With the iPhone 4S, Apple says it will deliver an iPhone that works anywhere in the world, and with fantastic reception. So... How did they do it? One word: antennas.
Apple's marketing guru Phil Schiller said the iPhone 4S “intelligently switches between two antennas to receive and send.”
Brilliant! But vague. How exactly does a smart antenna act?
When
you have a small, thin device that needs to receive and send multiple
types of signals without interfering with one another, you need to get creative. As we learned from the iPhone 4 “antennagate,” even the best engineers and designers can't always come up with perfect antenna scheme.
But
antenna gurus have plenty of tricks up their sleeves, it's just a
matter of finding the best recipe - and sometimes inventing a spanking
new technology. Read on to find out what they think about the new
antenna.
“What [Apple] seemed to allude to was a switching or
selective processing technique: taking the better signal between two
antennas and using it,” said Aaron Vronko, co-founder of Rapid Repair, in Portage, Michigan.
That's
one step in the right direction, but there are many other antenna
hurdles to clear. On a cell phone, antennas have to be placed close
together simply because cell phones are little. And antennas close
together tend to interfere with each other. One way phone makers can
address that is by placing antennas at opposite ends of the phone, a
technique called spatial diversity.
In the AT&T version of the iPhone
4, however, both cell antennas were at the bottom. So if you happened
to grab the phone too close to both of them simultaneously, you would
experience signal attenuation. Antennagate!
But Verizon
requires that the antennas on their phones be separated at the top and
bottom of the device. That way, if you're holding the phone at the
bottom, you likely have a free antenna at the top.
Still, since a
cell phone is so small, simply separating the antennas won't prevent
all interference. You need a space between them of at least one full
wavelength. At the lowest wavelength, about 900 MHz, that would be 13
inches. Not even Gordon Gekko's phone was quite that big (his DynaTAC was 9.8 inches). So engineers use other “antenna diversity”

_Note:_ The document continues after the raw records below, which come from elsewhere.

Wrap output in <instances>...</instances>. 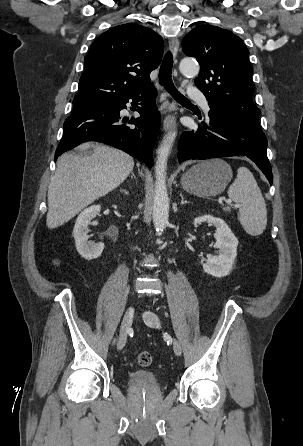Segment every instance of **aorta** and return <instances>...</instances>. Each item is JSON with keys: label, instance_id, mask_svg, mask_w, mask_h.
<instances>
[{"label": "aorta", "instance_id": "obj_1", "mask_svg": "<svg viewBox=\"0 0 303 446\" xmlns=\"http://www.w3.org/2000/svg\"><path fill=\"white\" fill-rule=\"evenodd\" d=\"M180 71L186 76H196L199 73V65L191 59H183L180 63ZM176 134V131L167 133L156 151V181L152 217L154 227L159 234L165 230L168 224L169 198L166 186V168L168 156L175 141ZM157 243H161L160 239L157 240Z\"/></svg>", "mask_w": 303, "mask_h": 446}]
</instances>
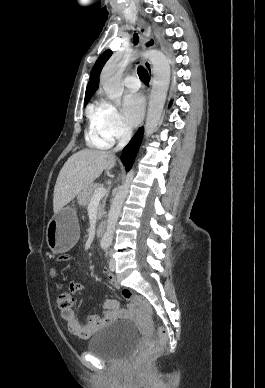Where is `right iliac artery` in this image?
I'll list each match as a JSON object with an SVG mask.
<instances>
[{
	"mask_svg": "<svg viewBox=\"0 0 265 388\" xmlns=\"http://www.w3.org/2000/svg\"><path fill=\"white\" fill-rule=\"evenodd\" d=\"M102 248H103L104 250H106V249L108 248V245H107V244H102Z\"/></svg>",
	"mask_w": 265,
	"mask_h": 388,
	"instance_id": "obj_1",
	"label": "right iliac artery"
}]
</instances>
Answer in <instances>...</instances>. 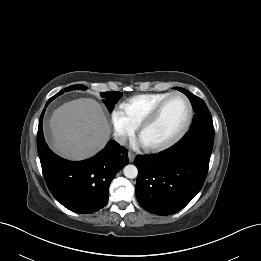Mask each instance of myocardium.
<instances>
[{"instance_id": "myocardium-1", "label": "myocardium", "mask_w": 261, "mask_h": 261, "mask_svg": "<svg viewBox=\"0 0 261 261\" xmlns=\"http://www.w3.org/2000/svg\"><path fill=\"white\" fill-rule=\"evenodd\" d=\"M173 97H180L184 100V102L186 103L187 106V117L185 120V123L183 125V127L180 129V131L171 139L162 142V143H158V144H143V146L150 151H161V150H165L168 149L170 147H172L173 145H175L177 142H179L188 132L191 123H192V119H193V107L192 104L189 100V98L181 93V92H172L169 93L165 98H163L161 101H159L152 109L151 111L147 114V116L142 120V122L138 125L137 127V135L140 139L141 134L143 133V131L145 129H147L150 125H152L154 123V121L157 119L158 115L160 114L162 108L164 107V105Z\"/></svg>"}]
</instances>
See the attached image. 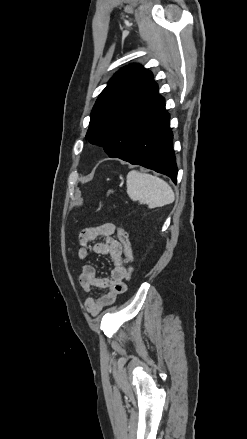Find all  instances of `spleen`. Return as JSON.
I'll list each match as a JSON object with an SVG mask.
<instances>
[{
  "mask_svg": "<svg viewBox=\"0 0 247 439\" xmlns=\"http://www.w3.org/2000/svg\"><path fill=\"white\" fill-rule=\"evenodd\" d=\"M127 194L134 202L148 205L149 209L171 204L175 195L161 178L132 170L127 174Z\"/></svg>",
  "mask_w": 247,
  "mask_h": 439,
  "instance_id": "1",
  "label": "spleen"
}]
</instances>
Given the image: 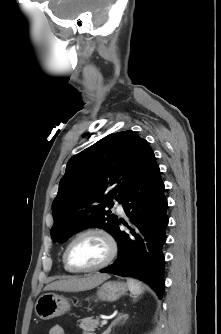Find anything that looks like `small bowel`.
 <instances>
[{"label": "small bowel", "mask_w": 221, "mask_h": 334, "mask_svg": "<svg viewBox=\"0 0 221 334\" xmlns=\"http://www.w3.org/2000/svg\"><path fill=\"white\" fill-rule=\"evenodd\" d=\"M48 334H66L65 330L63 329L62 326L60 325H53L50 329H49V333ZM84 334H93V333H84Z\"/></svg>", "instance_id": "small-bowel-1"}]
</instances>
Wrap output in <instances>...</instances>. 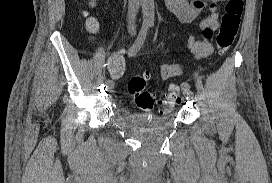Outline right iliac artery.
I'll use <instances>...</instances> for the list:
<instances>
[{
  "label": "right iliac artery",
  "mask_w": 272,
  "mask_h": 183,
  "mask_svg": "<svg viewBox=\"0 0 272 183\" xmlns=\"http://www.w3.org/2000/svg\"><path fill=\"white\" fill-rule=\"evenodd\" d=\"M148 29H149L148 24H143L142 25V28H141L135 42L133 43V45L130 47V49L128 51V56L129 57H132V56L136 55V53L140 50V48L142 47V45H143V43L145 41ZM110 81L111 80H107V82H110Z\"/></svg>",
  "instance_id": "1"
}]
</instances>
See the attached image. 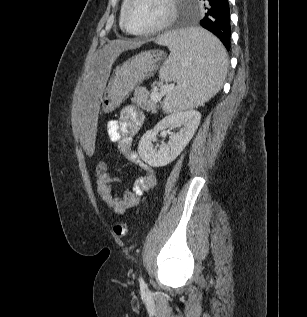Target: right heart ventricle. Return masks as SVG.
I'll use <instances>...</instances> for the list:
<instances>
[{
    "instance_id": "obj_1",
    "label": "right heart ventricle",
    "mask_w": 307,
    "mask_h": 317,
    "mask_svg": "<svg viewBox=\"0 0 307 317\" xmlns=\"http://www.w3.org/2000/svg\"><path fill=\"white\" fill-rule=\"evenodd\" d=\"M126 2H127V0L123 1L122 7H121V12H120V26L121 27H122V25H121V13H122L123 7L125 6Z\"/></svg>"
}]
</instances>
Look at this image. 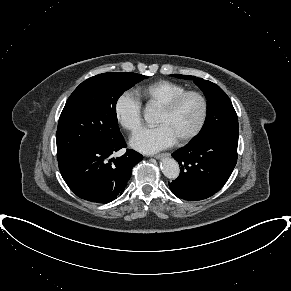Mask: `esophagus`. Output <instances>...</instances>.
I'll list each match as a JSON object with an SVG mask.
<instances>
[{"label": "esophagus", "mask_w": 291, "mask_h": 291, "mask_svg": "<svg viewBox=\"0 0 291 291\" xmlns=\"http://www.w3.org/2000/svg\"><path fill=\"white\" fill-rule=\"evenodd\" d=\"M170 153H161L155 156L156 159H162L164 157H169Z\"/></svg>", "instance_id": "34e87169"}]
</instances>
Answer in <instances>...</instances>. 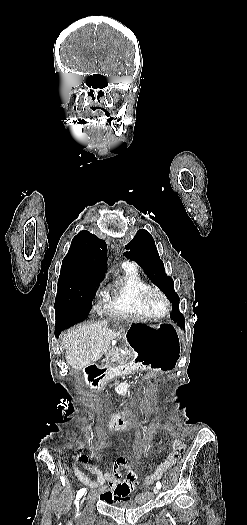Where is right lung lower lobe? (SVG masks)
I'll list each match as a JSON object with an SVG mask.
<instances>
[{
    "label": "right lung lower lobe",
    "instance_id": "98d812e1",
    "mask_svg": "<svg viewBox=\"0 0 247 525\" xmlns=\"http://www.w3.org/2000/svg\"><path fill=\"white\" fill-rule=\"evenodd\" d=\"M68 328L67 326H55V336L57 337L62 330Z\"/></svg>",
    "mask_w": 247,
    "mask_h": 525
}]
</instances>
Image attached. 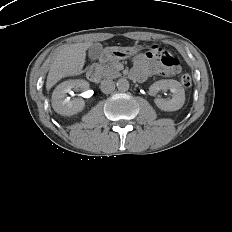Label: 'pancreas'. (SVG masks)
Here are the masks:
<instances>
[{"instance_id": "cf45deb5", "label": "pancreas", "mask_w": 232, "mask_h": 232, "mask_svg": "<svg viewBox=\"0 0 232 232\" xmlns=\"http://www.w3.org/2000/svg\"><path fill=\"white\" fill-rule=\"evenodd\" d=\"M118 61H111L107 64H99V73L104 78H117L121 76L119 70L117 69Z\"/></svg>"}]
</instances>
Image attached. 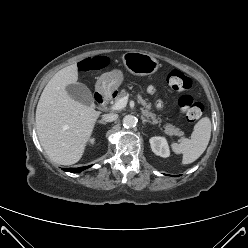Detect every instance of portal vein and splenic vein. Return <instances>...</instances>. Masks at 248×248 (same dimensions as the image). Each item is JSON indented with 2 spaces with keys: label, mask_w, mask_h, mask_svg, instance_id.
I'll list each match as a JSON object with an SVG mask.
<instances>
[{
  "label": "portal vein and splenic vein",
  "mask_w": 248,
  "mask_h": 248,
  "mask_svg": "<svg viewBox=\"0 0 248 248\" xmlns=\"http://www.w3.org/2000/svg\"><path fill=\"white\" fill-rule=\"evenodd\" d=\"M127 102H128V96H125V97L119 99L113 106H111V109L112 110H120L127 105Z\"/></svg>",
  "instance_id": "18ae733b"
}]
</instances>
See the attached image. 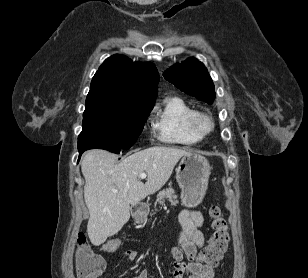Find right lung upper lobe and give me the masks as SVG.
<instances>
[{
    "mask_svg": "<svg viewBox=\"0 0 308 278\" xmlns=\"http://www.w3.org/2000/svg\"><path fill=\"white\" fill-rule=\"evenodd\" d=\"M156 67L133 63L123 55L109 57L95 73L83 117L135 112L157 97Z\"/></svg>",
    "mask_w": 308,
    "mask_h": 278,
    "instance_id": "1",
    "label": "right lung upper lobe"
}]
</instances>
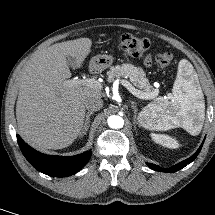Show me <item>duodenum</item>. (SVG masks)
Segmentation results:
<instances>
[{
	"label": "duodenum",
	"instance_id": "obj_1",
	"mask_svg": "<svg viewBox=\"0 0 215 215\" xmlns=\"http://www.w3.org/2000/svg\"><path fill=\"white\" fill-rule=\"evenodd\" d=\"M91 71L93 72V71H94V69H93V68H91Z\"/></svg>",
	"mask_w": 215,
	"mask_h": 215
}]
</instances>
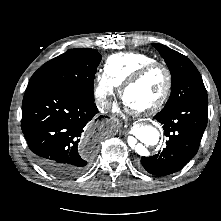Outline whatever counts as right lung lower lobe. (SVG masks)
<instances>
[{
    "label": "right lung lower lobe",
    "mask_w": 221,
    "mask_h": 221,
    "mask_svg": "<svg viewBox=\"0 0 221 221\" xmlns=\"http://www.w3.org/2000/svg\"><path fill=\"white\" fill-rule=\"evenodd\" d=\"M92 100L78 97L57 87L34 83L23 98L22 131L36 162L57 178H72L89 166L95 141L82 147L85 126L104 118ZM98 132V131H97Z\"/></svg>",
    "instance_id": "right-lung-lower-lobe-1"
}]
</instances>
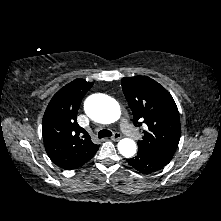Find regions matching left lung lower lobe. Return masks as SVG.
<instances>
[{
    "label": "left lung lower lobe",
    "mask_w": 221,
    "mask_h": 221,
    "mask_svg": "<svg viewBox=\"0 0 221 221\" xmlns=\"http://www.w3.org/2000/svg\"><path fill=\"white\" fill-rule=\"evenodd\" d=\"M127 162L137 171L145 174L156 172L169 163L140 150L136 157L127 159Z\"/></svg>",
    "instance_id": "1"
}]
</instances>
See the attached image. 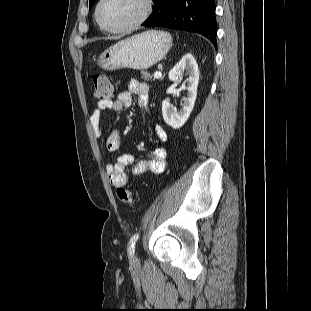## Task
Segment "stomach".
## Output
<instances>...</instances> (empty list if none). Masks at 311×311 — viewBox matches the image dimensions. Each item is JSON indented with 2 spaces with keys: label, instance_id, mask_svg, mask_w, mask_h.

approaches, like polarity - placing the antennas at varying angles, or
pattern diversity - using antennas with different radiation patterns.
Going back to the improved Verizon iPhone
4 for a second, it did have better reception, but the service
provider's antenna requirement only applied to received calls. Outgoing
calls could go out on the same antenna.
For the iPhone 4S, Apple probably implemented spatial diversity for both incoming and outgoing calls, according to Spencer Webb, CEO of AntennaSys,
an antenna design and integration consulting firm. It's yet another
improvement, but it's not enough to get a hardened antenna expert
excited.
“I do not think any special magic is going into this design whatsoever,” Webb said.
What Webb finds a bit more interesting is imagining how Apple and other cell phone makers pass the FCC requirements for radiofrequency emissions. All of this antenna switching uses a lot of energy, and all handheld
devices have to stay below a specific (and quite conservative,
according to Webb) level for transmitting heat to human flesh - and
don't forget they have to cram the GPS and Wi-Fi antennas in there too.
So to create a device that won't heat up your head (and to prevent
excessive battery drain), Webb
thinks Apple may have come up with a fancy algorithm for distributing
antenna signals - which might be Apple's secret.
Another bonus facilitated by the iPhone 4S antenna design is no more choosing between AT&T GSM phones for traveling abroad and Verizon
CDMA versions for better reception but no service outside of the United
States. Vronko guesses that Apple created a true world phone with an
entirely new processor. And he can't wait to rip one apart on October 14
to try to find out for sure.
“The biggest limitation in the past
was the cost and availability of the baseband processor, which
processes specific radio signals,” Vronko said. “Its job is to send and receive radio transmission going to cell towers.”
But
you needed a discrete chip for CDMA and GSM, and two chips in one phone
would be bulky and expensive. Vronko says Apple probably called on a
company like Broadcom or Marvell
to build a new processor. “That has been done before, but it's not done
that often,” Vronko said. “There are not that many true world phones
because they're expensive.”
If reception with the iPhone 4S works as great at Schiller claims, I might be convinced to upgrade from my iPhone 4 AT&T model. But who are we kidding? The iPhone
4S could require you to carry your own bunny ears around to make the
thing work and people would still line up to drop their $500.